Egg prices are reportedly expected to soar throughout the year, even though Vice President JD Vance recently said otherwise. The prices of eggs are predicted to increase about 20% in 2025, compared to about 2.2% for overall food prices, as revealed by the US Department of Agriculture’s (USDA’s) price outlook. The USDA has said the reason for the soaring prices is the highly pathogenic avian influenza, or bird flu, outbreak, which caused a strain in supply.
What did JD Vance say?
Vance recently said during an interview on CBS News’ Face the Nation with Margaret Brennan that gas and grocery prices are expected to come down at some point. “Prices are going to come down, but it’s going to take a little bit of time,” Vance told Brennan. “The president has been president for all of five days. I think that in those five days, he’s accomplished more than Joe Biden did in four years.”

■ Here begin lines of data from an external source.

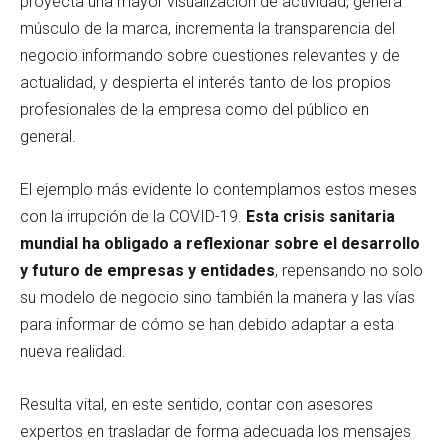
proyecta una mayor visualización de actividad, genera
músculo de la marca, incrementa la transparencia del
negocio informando sobre cuestiones relevantes y de
actualidad, y despierta el interés tanto de los propios
profesionales de la empresa como del público en
general.
El ejemplo más evidente lo contemplamos estos meses
con la irrupción de la COVID-19.
Esta crisis sanitaria
mundial ha obligado a reflexionar sobre el desarrollo
y futuro de empresas y entidades
, repensando no solo
su modelo de negocio sino también la manera y las vías
para informar de cómo se han debido adaptar a esta
nueva realidad.
Resulta vital, en este sentido, contar con asesores
expertos en trasladar de forma adecuada los mensajes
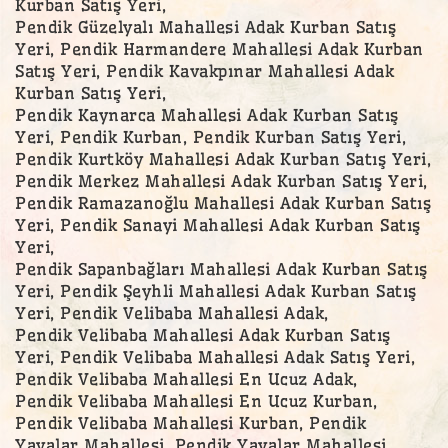
Kurban Satış Yeri,
Pendik Güzelyalı Mahallesi Adak Kurban Satış
Yeri, Pendik Harmandere Mahallesi Adak Kurban
Satış Yeri, Pendik Kavakpınar Mahallesi Adak
Kurban Satış Yeri,
Pendik Kaynarca Mahallesi Adak Kurban Satış
Yeri, Pendik Kurban, Pendik Kurban Satış Yeri,
Pendik Kurtköy Mahallesi Adak Kurban Satış Yeri,
Pendik Merkez Mahallesi Adak Kurban Satış Yeri,
Pendik Ramazanoğlu Mahallesi Adak Kurban Satış
Yeri, Pendik Sanayi Mahallesi Adak Kurban Satış
Yeri,
Pendik Sapanbağları Mahallesi Adak Kurban Satış
Yeri, Pendik Şeyhli Mahallesi Adak Kurban Satış
Yeri, Pendik Velibaba Mahallesi Adak,
Pendik Velibaba Mahallesi Adak Kurban Satış
Yeri, Pendik Velibaba Mahallesi Adak Satış Yeri,
Pendik Velibaba Mahallesi En Ucuz Adak,
Pendik Velibaba Mahallesi En Ucuz Kurban,
Pendik Velibaba Mahallesi Kurban, Pendik
Yayalar Mahallesi, Pendik Yayalar Mahallesi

Vance also said that many of the executive orders that president Donald Trump signed will help bring down prices, and added that they “have caused, already, jobs to start coming back into our country, which is a core part of lowering prices.” “More capital investment, more job creation in our economy, is one of the things that’s going to drive down prices for all consumers, but also raise wages so that people can afford to buy the things that they need,” Vance said.
On January 3, the USDA Agricultural Marketing Service (AMS) reported that grocery stores were seeing record-high prices in retail markets across the nation because of the “significant outbreaks of highly pathogenic avian influenza (HPAI) in commercial table egg layer flocks through December.” The virus had, in fact, affected over 136 million poultry across 50 US states by January 17 since January 2022, according to the Centers for Disease Control and Prevention (CDC).

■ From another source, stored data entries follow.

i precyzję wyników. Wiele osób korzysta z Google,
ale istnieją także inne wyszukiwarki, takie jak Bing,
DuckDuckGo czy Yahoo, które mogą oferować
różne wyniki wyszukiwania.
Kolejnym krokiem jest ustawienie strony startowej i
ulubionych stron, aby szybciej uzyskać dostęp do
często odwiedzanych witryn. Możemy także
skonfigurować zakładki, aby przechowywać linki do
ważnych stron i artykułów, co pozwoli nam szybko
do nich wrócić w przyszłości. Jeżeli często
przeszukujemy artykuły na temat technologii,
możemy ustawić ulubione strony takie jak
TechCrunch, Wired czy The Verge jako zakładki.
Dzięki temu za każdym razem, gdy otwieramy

Consumers might see a huge jump in egg prices from December. The average price of a dozen large, grade-A eggs was $4.15 in December, which was up from $3.65 in November, the Bureau of Labor Statistics states. The Consumer Price Index says that the cost of eggs rose more than 36% year-over-year in December.

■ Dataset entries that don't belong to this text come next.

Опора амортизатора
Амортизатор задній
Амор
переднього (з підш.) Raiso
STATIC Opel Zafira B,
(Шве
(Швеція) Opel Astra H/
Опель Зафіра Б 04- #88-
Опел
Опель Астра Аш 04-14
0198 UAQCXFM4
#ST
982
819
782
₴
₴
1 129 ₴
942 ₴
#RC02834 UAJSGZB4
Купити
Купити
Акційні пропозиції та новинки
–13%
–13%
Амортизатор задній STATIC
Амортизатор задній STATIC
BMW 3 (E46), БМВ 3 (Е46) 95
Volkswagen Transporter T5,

It is unclear when egg prices will come down again, but what will determine the downward trend is how long it takes farmers and producers to recover their stocks of healthy laying hens. “No one can predict the future, but bird flu remains an ongoing threat to our egg farms, and egg farmers are working around the clock to protect their birds, replenish supply and keep those eggs coming,” Emily Metz, president and CEO of the American Egg Board, told USA TODAY this month.